Tax collection to reach at Rs5.83 trillion in FY22

Tax collection to reach at Rs5.83 trillion in FY22

ISLAMABAD: The finance ministry has estimated that the tax collection to reach Rs5.83 trillion during current fiscal year 2021/2022 (FY22).

In its monthly economic update – August 2021, the finance ministry said that in FY2021, tax revenue increased by 18.4 percent, whereas in July FY2022, tax collection climbed up by 42.5 percent, indicating a good start to the new fiscal year. For FY2022, the tax collection is expected to reach Rs. 5.83 trillion.

“To achieve the target, the government is pursuing a comprehensive tax policy that focuses on expanding the tax base by identifying new taxpayers, gradually eliminating exemptions and concessionary provisions, along with lowering tax rates.”

It said that during FY2021, the fiscal consolidation efforts remained on track. The successful consolidation achieved on the back of prudent expenditure management and revenue mobilization efforts.

For FY2022, the fiscal deficit is expected to reduce further.

These achievements in the fiscal sector are important, especially when Pakistan like the whole world is constantly battling the resurgence of COVID 19.

The persistence in consolidation efforts would pave the way to create fiscal space that would enable the government to withstand any untoward situation.

The Monthly Economic Indicator (MEI) is based on combining monthly data of indicators that are proven to be correlated with GDP at constant prices.

In July 2021, The MEI shows continued strong growth, mainly driven by several factors. First, an expected continued strong YoY growth of LSM in July. Furthermore, as observed in July continued cyclical uptrend in the main trading partners, continued strong growth in imports and deceleration of inflation.

According to Balance of Payments (BoP) data, imports of goods and services spiked in June 2021, but return to normal level in July 2021.

Usually, both June and July, but especially June, are characterized by positive seasonal effects. This positive seasonal impulse is expected to disappear in August.

On the other hand, other factors, such as the recent increases in international oil prices and the ongoing revival of economic growth, may stimulate imports.
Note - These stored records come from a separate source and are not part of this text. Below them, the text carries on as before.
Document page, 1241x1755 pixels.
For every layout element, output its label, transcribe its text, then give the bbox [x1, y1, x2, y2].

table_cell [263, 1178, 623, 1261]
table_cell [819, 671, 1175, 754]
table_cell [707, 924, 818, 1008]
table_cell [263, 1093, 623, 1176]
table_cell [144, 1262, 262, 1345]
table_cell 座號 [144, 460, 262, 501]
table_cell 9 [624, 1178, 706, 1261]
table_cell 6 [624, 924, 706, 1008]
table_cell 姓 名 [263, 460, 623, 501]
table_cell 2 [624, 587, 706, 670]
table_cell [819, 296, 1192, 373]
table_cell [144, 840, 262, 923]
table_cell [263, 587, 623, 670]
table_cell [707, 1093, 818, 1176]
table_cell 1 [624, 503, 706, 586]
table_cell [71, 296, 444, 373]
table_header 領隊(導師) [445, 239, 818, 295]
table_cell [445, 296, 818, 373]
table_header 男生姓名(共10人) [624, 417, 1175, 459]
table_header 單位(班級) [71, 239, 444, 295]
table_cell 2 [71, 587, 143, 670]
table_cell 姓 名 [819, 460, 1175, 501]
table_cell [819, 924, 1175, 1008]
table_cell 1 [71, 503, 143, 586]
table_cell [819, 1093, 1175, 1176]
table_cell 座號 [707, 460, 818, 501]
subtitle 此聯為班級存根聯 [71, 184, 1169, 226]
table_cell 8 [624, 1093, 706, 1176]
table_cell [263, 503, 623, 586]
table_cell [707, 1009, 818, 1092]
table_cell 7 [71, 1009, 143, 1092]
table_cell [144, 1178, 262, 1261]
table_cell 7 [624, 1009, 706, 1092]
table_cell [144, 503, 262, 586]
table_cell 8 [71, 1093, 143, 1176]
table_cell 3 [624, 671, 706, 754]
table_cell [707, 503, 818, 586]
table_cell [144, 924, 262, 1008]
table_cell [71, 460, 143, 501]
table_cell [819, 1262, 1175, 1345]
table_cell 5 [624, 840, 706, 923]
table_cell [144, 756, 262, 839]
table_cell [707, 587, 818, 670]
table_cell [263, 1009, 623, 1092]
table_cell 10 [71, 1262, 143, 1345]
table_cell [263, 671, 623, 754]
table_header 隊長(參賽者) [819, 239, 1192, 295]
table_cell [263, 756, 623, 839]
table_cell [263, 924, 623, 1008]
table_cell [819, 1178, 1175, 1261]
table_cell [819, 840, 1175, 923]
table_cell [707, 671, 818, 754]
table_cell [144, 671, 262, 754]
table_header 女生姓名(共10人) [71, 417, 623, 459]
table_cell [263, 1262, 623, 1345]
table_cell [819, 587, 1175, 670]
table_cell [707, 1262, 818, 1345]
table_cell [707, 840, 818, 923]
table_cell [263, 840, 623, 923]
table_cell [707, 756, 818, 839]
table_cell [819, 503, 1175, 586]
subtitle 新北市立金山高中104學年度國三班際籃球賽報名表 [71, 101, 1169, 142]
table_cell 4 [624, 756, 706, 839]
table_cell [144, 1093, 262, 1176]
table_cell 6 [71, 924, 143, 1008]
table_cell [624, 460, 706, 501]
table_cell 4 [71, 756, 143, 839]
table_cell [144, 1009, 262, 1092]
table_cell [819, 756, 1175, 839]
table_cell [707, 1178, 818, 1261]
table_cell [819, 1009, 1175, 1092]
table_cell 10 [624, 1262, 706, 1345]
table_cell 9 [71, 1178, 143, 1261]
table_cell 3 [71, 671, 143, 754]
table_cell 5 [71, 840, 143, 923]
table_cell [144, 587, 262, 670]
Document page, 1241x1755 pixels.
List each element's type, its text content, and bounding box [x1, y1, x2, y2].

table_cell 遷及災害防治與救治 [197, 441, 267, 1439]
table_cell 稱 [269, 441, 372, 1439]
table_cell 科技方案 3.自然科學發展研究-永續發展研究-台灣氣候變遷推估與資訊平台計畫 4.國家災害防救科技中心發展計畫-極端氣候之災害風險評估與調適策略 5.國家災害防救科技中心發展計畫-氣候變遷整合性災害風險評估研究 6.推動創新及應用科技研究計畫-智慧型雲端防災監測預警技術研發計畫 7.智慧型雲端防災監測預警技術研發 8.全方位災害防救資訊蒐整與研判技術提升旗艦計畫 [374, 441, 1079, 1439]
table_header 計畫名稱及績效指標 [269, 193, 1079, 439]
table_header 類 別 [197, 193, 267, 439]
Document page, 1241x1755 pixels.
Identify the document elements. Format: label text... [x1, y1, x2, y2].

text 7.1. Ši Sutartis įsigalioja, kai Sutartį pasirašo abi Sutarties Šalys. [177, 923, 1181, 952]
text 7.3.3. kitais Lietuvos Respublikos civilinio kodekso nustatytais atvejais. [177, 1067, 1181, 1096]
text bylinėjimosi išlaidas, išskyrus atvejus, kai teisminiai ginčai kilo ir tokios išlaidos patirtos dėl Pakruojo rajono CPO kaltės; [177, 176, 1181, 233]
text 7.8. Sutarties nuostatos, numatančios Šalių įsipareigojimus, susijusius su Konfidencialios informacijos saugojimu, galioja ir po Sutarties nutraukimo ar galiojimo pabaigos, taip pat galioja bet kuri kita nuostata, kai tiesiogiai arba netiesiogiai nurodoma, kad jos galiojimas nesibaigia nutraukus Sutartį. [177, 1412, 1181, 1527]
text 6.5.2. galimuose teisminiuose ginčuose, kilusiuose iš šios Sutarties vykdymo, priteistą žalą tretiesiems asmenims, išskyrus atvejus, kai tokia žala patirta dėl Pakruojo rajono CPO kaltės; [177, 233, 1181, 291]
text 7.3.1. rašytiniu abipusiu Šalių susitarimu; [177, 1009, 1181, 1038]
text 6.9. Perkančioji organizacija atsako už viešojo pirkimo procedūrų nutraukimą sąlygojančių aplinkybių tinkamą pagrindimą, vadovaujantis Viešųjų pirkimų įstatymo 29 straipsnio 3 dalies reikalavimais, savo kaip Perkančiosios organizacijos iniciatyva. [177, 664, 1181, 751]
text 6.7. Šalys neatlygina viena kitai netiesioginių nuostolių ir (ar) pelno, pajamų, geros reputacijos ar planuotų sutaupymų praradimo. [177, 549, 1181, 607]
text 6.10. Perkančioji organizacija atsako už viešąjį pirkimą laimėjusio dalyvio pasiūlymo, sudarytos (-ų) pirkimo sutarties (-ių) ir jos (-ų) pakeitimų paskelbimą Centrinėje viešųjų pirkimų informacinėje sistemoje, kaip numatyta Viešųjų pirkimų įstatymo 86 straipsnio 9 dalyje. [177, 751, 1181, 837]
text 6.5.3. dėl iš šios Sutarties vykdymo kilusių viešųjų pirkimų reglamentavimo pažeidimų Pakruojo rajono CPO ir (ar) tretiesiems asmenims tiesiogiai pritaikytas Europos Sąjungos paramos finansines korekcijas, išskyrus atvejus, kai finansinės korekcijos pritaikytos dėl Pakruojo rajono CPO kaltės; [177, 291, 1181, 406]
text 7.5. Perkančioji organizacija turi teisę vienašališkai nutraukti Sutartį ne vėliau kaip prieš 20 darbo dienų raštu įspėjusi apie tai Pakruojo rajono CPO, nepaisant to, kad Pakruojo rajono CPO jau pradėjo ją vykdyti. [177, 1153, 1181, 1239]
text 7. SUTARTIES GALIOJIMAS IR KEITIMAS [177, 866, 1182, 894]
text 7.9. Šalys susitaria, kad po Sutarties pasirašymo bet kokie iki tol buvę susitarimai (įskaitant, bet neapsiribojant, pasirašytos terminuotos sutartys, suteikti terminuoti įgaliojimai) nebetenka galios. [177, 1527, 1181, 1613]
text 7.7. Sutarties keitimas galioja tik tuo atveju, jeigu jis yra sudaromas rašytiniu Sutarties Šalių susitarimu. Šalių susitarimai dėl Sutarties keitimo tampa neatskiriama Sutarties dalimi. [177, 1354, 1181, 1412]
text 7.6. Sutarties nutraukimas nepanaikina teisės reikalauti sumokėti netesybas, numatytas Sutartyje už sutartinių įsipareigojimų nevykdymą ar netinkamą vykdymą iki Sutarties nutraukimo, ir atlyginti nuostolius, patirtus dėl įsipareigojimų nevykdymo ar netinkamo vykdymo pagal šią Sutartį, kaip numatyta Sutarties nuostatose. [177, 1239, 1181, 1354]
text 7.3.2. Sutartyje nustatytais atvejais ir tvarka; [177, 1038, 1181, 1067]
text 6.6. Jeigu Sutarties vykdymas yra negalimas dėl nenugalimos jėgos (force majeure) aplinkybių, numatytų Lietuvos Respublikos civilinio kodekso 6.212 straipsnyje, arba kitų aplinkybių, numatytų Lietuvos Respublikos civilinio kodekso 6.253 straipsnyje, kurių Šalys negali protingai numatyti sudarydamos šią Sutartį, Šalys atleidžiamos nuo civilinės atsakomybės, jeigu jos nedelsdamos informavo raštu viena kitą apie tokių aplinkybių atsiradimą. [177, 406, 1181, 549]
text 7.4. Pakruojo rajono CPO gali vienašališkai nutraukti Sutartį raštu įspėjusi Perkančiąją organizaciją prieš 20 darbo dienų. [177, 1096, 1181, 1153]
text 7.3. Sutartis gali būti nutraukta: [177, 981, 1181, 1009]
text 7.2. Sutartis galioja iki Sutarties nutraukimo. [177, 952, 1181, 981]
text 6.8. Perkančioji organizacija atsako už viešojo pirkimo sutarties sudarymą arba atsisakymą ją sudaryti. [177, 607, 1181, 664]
It is expected that imports of goods and services will settle at around $ 6 billion in August 2021.

Contrary to imports, exports of goods and services, according to BoP data, usually experience negative seasonality during June through September.

The moderation of this seasonal effect, together with the ongoing strong recovery in Pakistan’s main export markets, the momentum in domestic economic dynamism and specific Government policies to stimulate exports are expected to guide exports of goods and services towards the $ 3 billion in August and beyond in subsequent months.

It is expected that trade deficit in goods and services could stabilize to approximately $ 3 billion in August with expectations about remittances to be stabilized around $ 2.5 billion and taking into account the other secondary income and primary income flows, the current account would remain in deficit at moderate monthly levels of around $ 0.5 billion in the coming month.

These expectations depend on the absence of any unexpected negative shocks which may be generated by the potential slowdown of the economic revival abroad (due to loss of confidence, inflation fears, uncertainty for tapering of monetary accommodation and geopolitical risks, etc.). An international and domestic upsurge in COVID-19 infections remains an important risk factor.

The finance ministry said that recent developments in Pakistan’s macroeconomic indicators are positive.

In absence of any major unexpected negative shocks, the economy is moving on a balanced and sustainable growth path.

The challenge remains to elevate this sustainable growth path to a higher level. This requires extending Pakistan’s production capacity and ensuring that a sufficient proportion of this additional production is exported, besides satisfying the needs of domestic consumers.

Enhancing production capacity and increasing its efficiency is not possible without directing a larger proportion of the available and future income towards investments, instead of consumption.